EFCA is not the solution

As we go to press, the Democrats seem to be abandoning the Employee Free Choice Act, despite receiving hundreds of millions of dollars in campaign assistance (and countless hours of campaign work) from the business unions. This continues a long string of broken promises dating back to the origins of the labor movement’s dealings with the politricksters. But even if one could place one’s faith in politicians. the law would do little to build workers’ actual power:

For bosses everywhere it is the end of the world as we know it. For progressives and trade unionists it is nothing less than the salvation of the labor movement. The Employee Free Choice Act, recently re-introduced to the U.S. Congress, is being touted as the most significant piece of labor legislation since the Wagner Act of 1935 made the promotion of collective bargaining the centerpiece of U.S. labor policy.

Bosses’ organizations like the Chamber of Commerce, Center for Union Facts and Freedom’s Watch have poured millions of dollars into a campaign to sway their bought-and-paid-for politicians to do right by them and defeat the unions. The main mouthpiece of big capital, The Wall Street Journal, has been particularly vocal in opposition to the Act. And Starbucks and Whole Foods – both experienced union-busting operations – have put forward a “compromise” that would continue the current system (with slightly higher penalties when companies such as themselves are caught violating the law), but allow the bosses to go after union treasuries if workers “abuse” the bosses.

For its part, the mainstream labor movement is also pouring millions of dollars and members’ time into campaigning for passage of the Act. They are hoping that their efforts to help elect Barack Obama president of the U.S. and Democratic senators and representatives will finally pay off.

The main element of the Act that has bosses fuming and labor bureaucrats swooning is the provision for NLRB certification as exclusive collective bargaining agent of any union that can convince 50 plus 1 percent of a defined bargaining unit to sign cards authorizing the union to bargain with management over wages and working conditions, so-called card check recognition. Card check is already possible within the current law, if the union can convince the boss to recognize it as the collective bargaining agency of his/her workforce. Bosses very rarely agree to card check, preferring an NLRB supervised election, which gives them time to mount an anti-union campaign of harassment and intimidation to convince workers to vote no union.

The bosses’ main argument against card check is that it will take away the employees’ sacred “secret ballot” and that workers will be subjected to intimidation from union goons to sign authorization cards. The fact is that a secret ballot election remains an option where workers petition for one. In addition, provisions for union decertification remain the same, if bosses can convince 30% of their wage slaves to petition for same. So the ballot argument is just a cover for the fact that employers’ fear that given a chance their workers would opt for union representation (recent polls show that 53% of workers would join a union if given a chance), which would mean that they would have to give up total control of their businesses and perhaps some of their profits.
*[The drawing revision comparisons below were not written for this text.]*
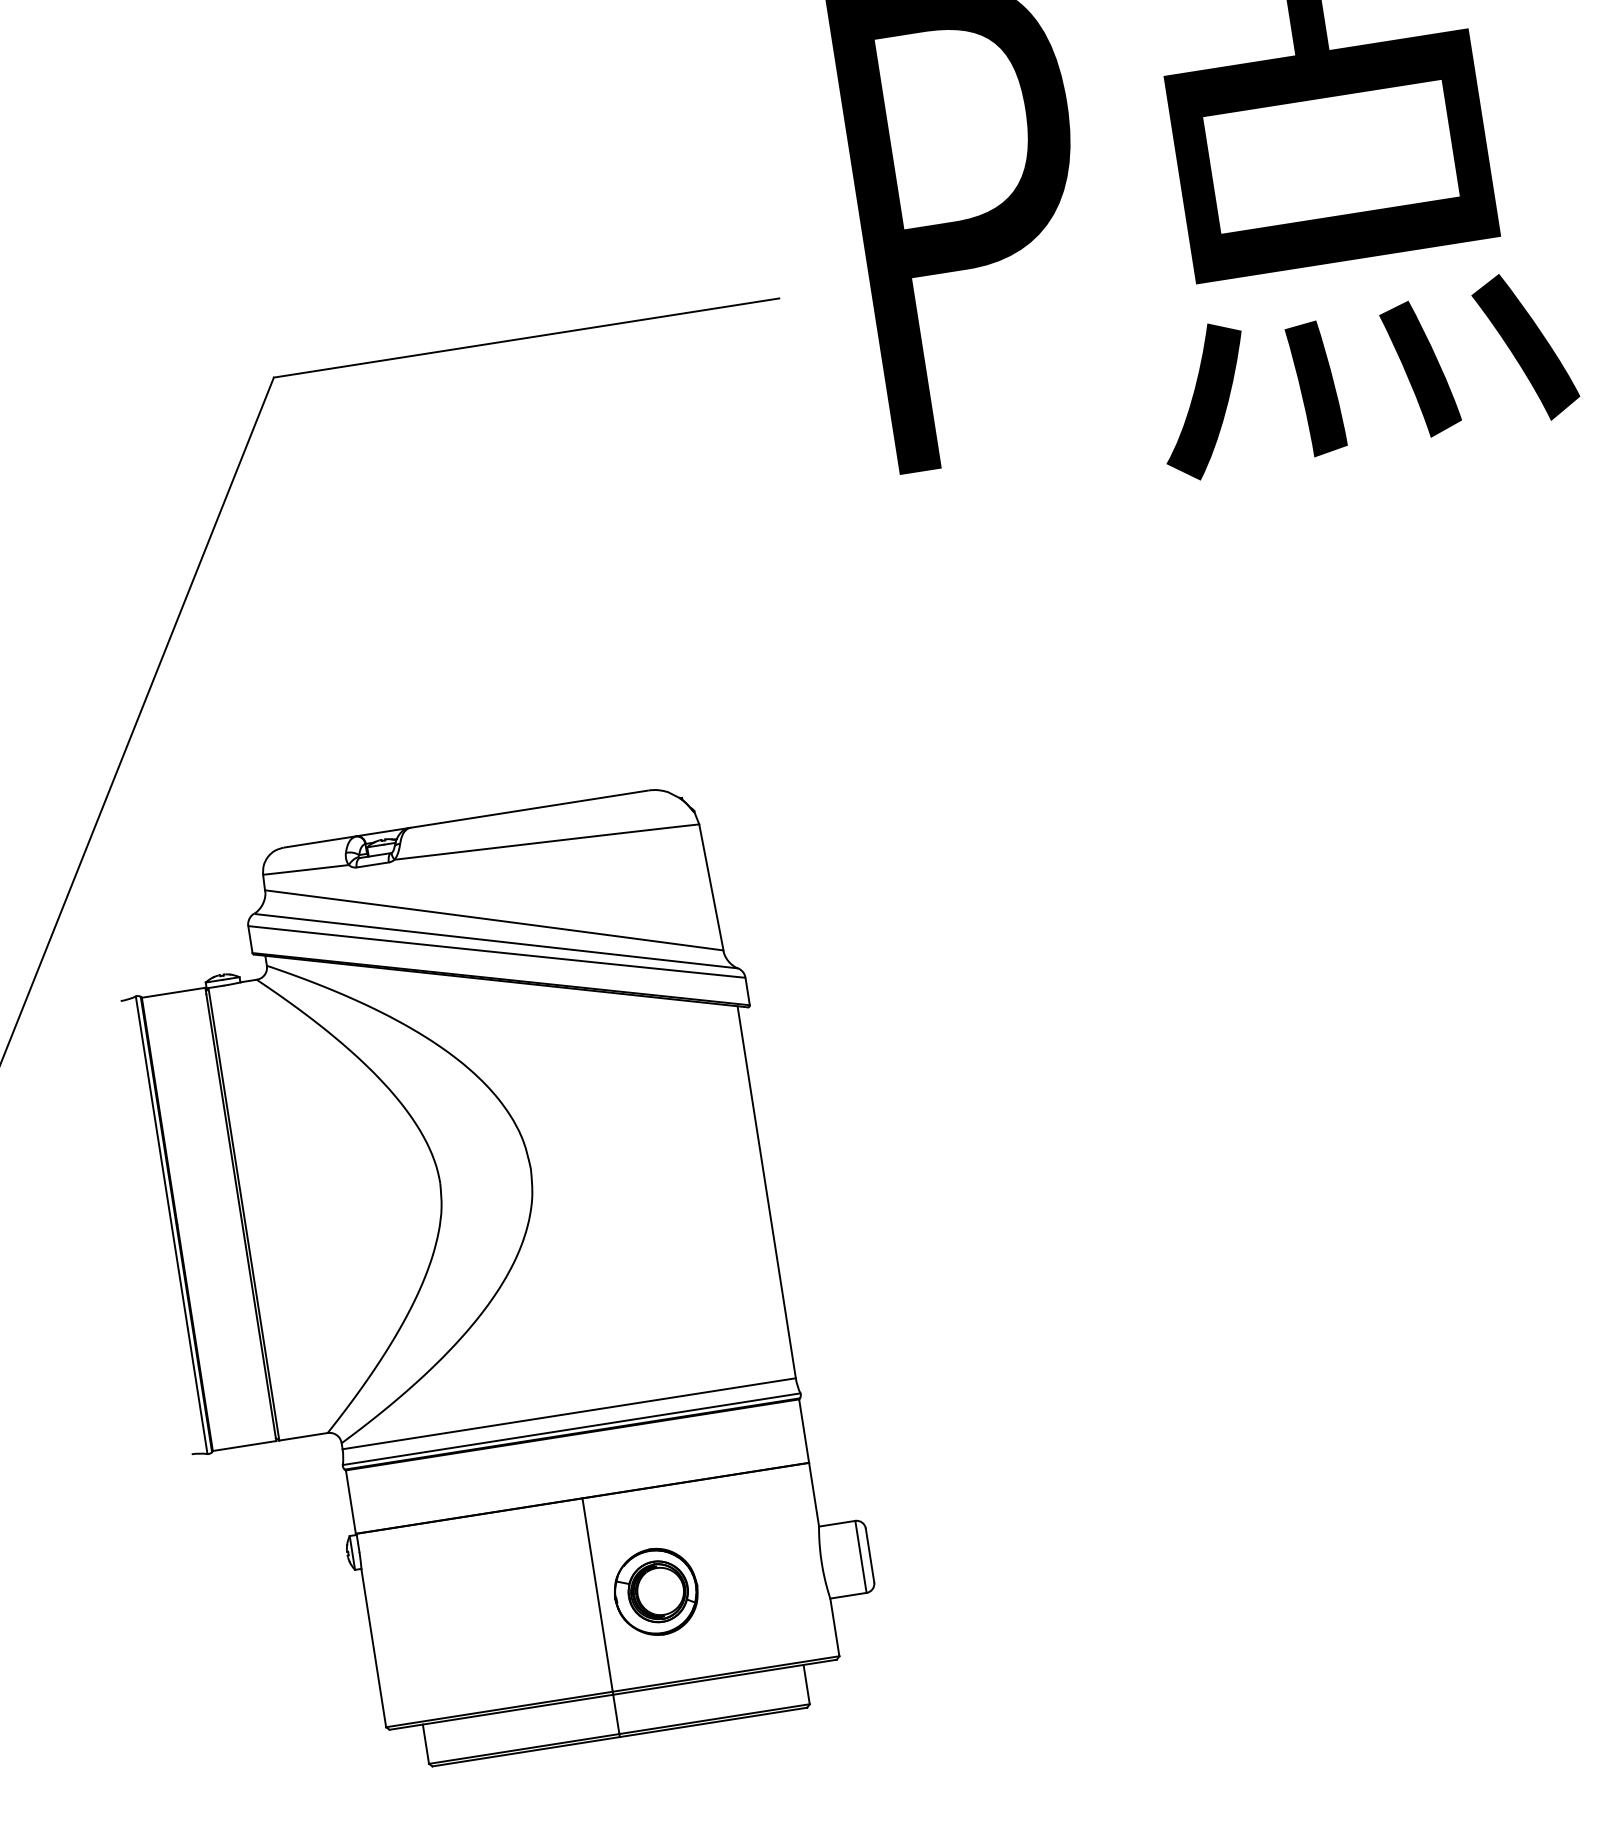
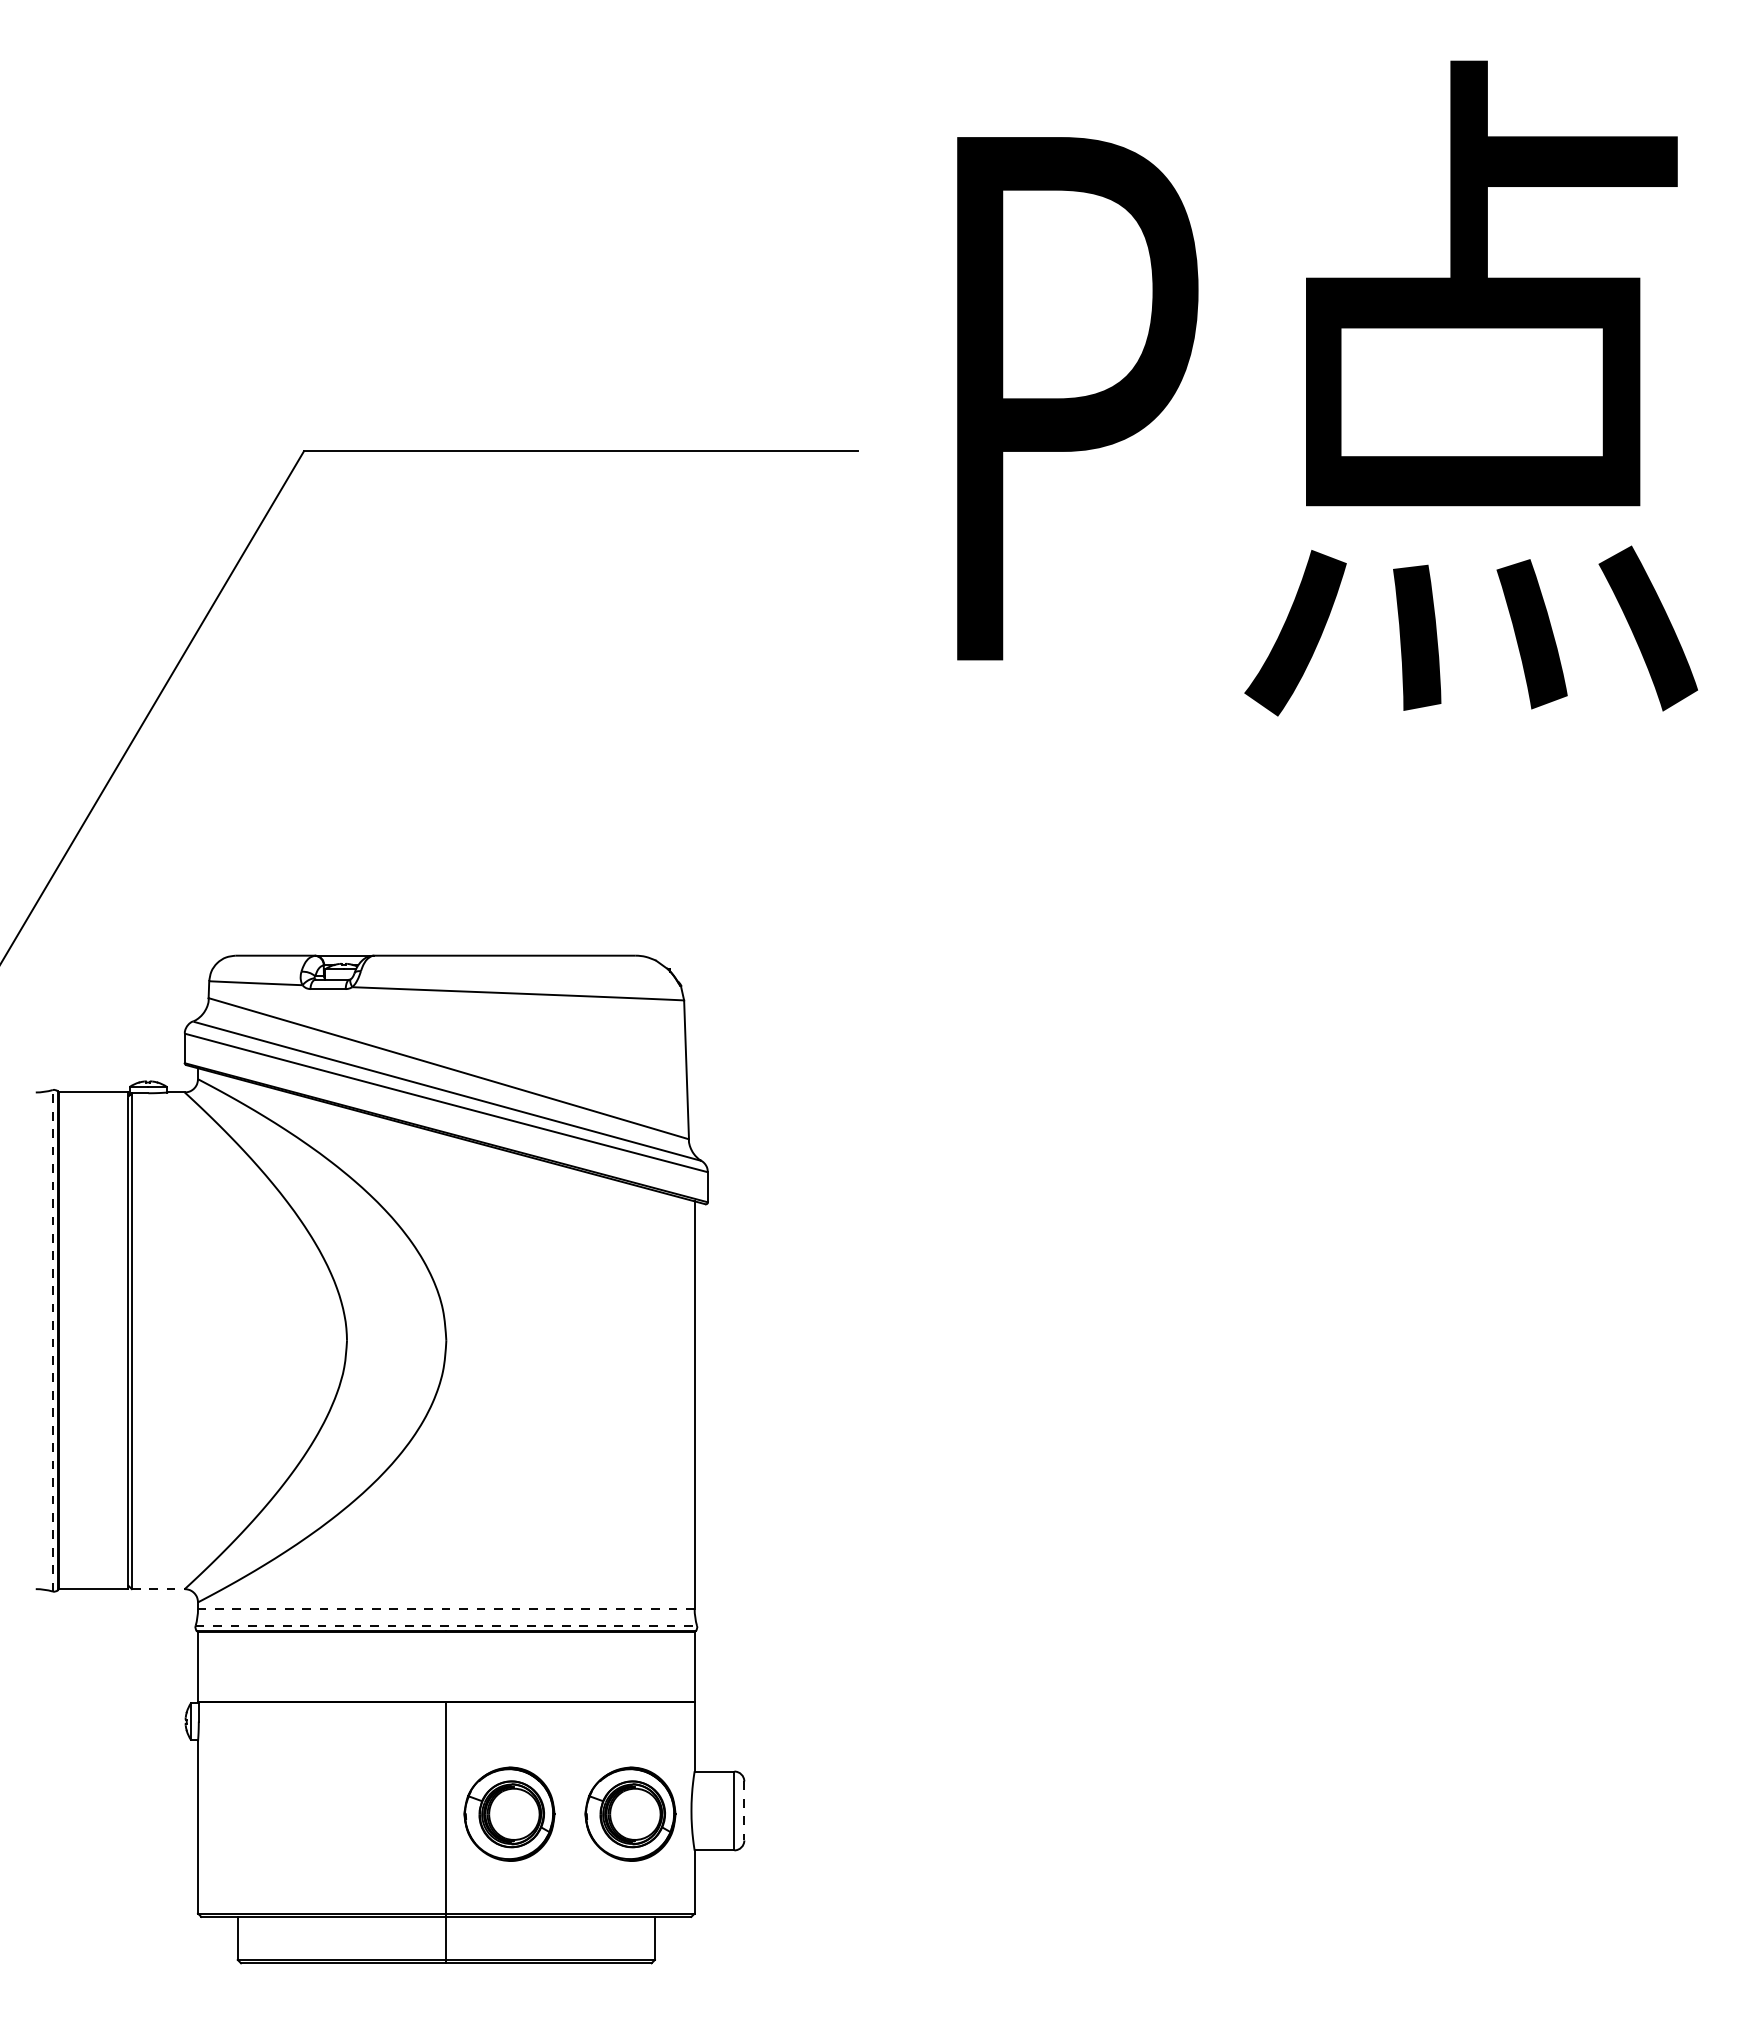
line: (171, 1225) -> (52, 1340), solid -> dashed
line: (568, 1414) -> (445, 1609), solid -> dashed
line: (571, 1428) -> (446, 1625), solid -> dashed
line: (303, 1437) -> (158, 1589), solid -> dashed
line: (870, 1555) -> (744, 1811), solid -> dashed
part: (766, 1574) -> (630, 1813), added

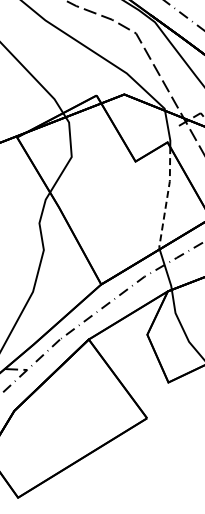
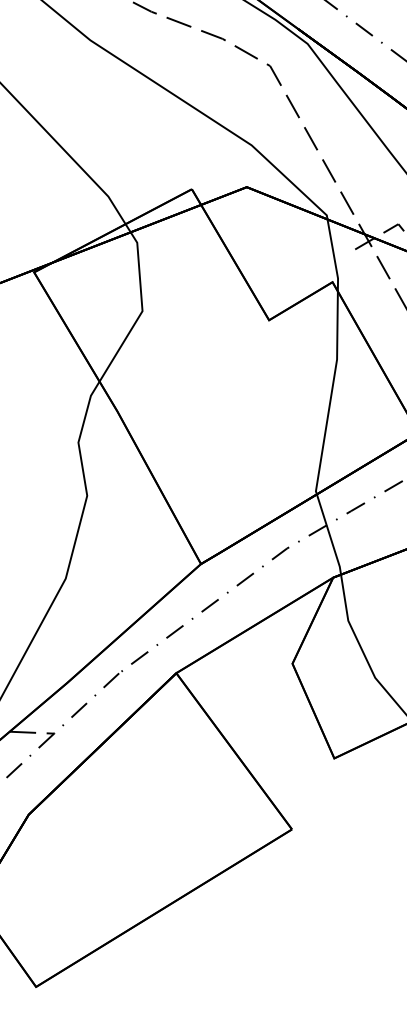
line: (167, 199) -> (332, 395), dashed -> solid

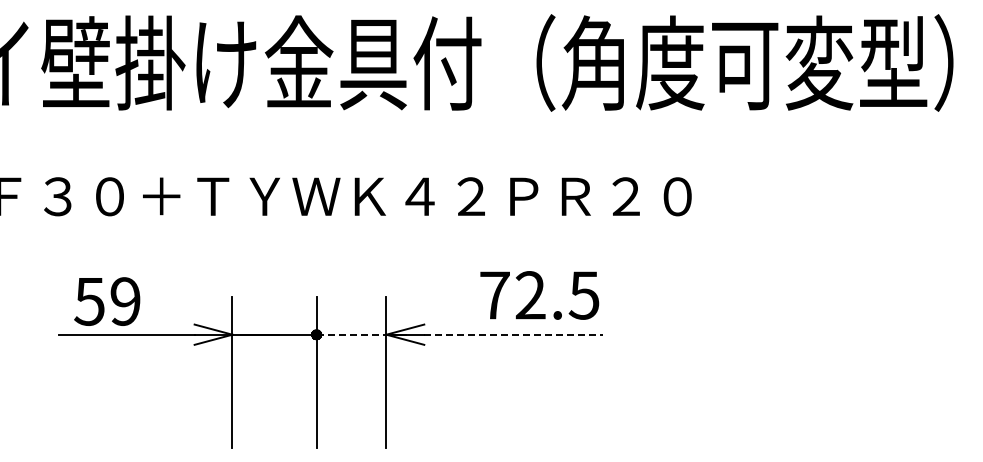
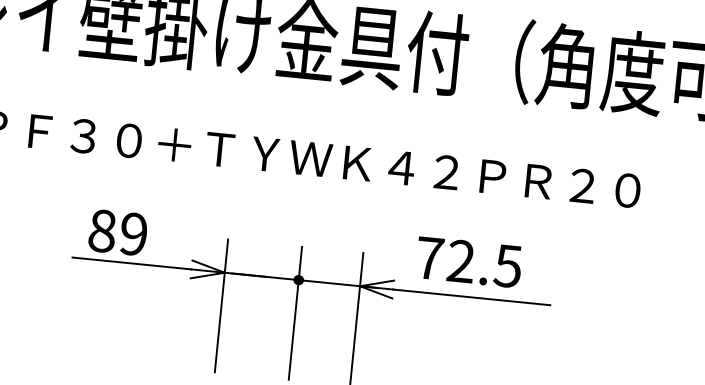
text: (539, 295) -> (468, 262), moved
text: (89, 301) -> (102, 231), 59 -> 89
line: (351, 334) -> (329, 282), dashed -> solid
line: (514, 334) -> (472, 297), dashed -> solid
The EFCA also increases penalties for bosses who fire workers during organizing campaigns, granting up to three times back pay to the fired worker and levying a possible $20,000 civil fine on the employer. While this might give smaller employers an incentive to play nice, larger employers will simply include these as costs of doing business, if the law is even enforced.

Given the vehement opposition to the EFCA by the employing class one is tempted to embrace the law and champion its passage; but there are provisions in the new law that should give rank-and-file workers pause. The law provides for mediation by the Federal Mediation and Conciliation Service if the employer and collective bargaining agency cannot come to agreement on a contract within 90 days of certification. If mediation fails to bring about agreement then the law provides for binding arbitration, which will result in the imposition of a two-year contract that workers won’t have the opportunity to vote on. In other words, the workers will have as much say in their wages and working conditions as they had before.

The biggest cause for concern, however, is that while the law may make it easier for workers to join unions it says nothing about what kind of unions they will be joining or the nature of the relationship being entered into. Most authorization cards simply state that the signer authorizes such-and-such an organization to represent them in collective bargaining. It is not the same as actually becoming a member of a union. Indeed, most workers become union members only after the collective bargaining agreement is signed and a dues check-off is implemented. This idea of the union as simply a collective bargaining agent rather than an organization for struggle is at the root of business unionism. EFCA will simply make it easier for the business unions to increase their dues-paying base; it will not result in greater organization of labor, unless rank-and-file workers decide to organize on the job in spite of the bureaucrats.

We anarcho-syndicalists and revolutionary unionists, of course, have no faith in the law. With or without the Employee Free Choice Act our task is the same: “to organize industrially for the everyday struggle with capitalists and to carry on production once capitalism has been overthrown.”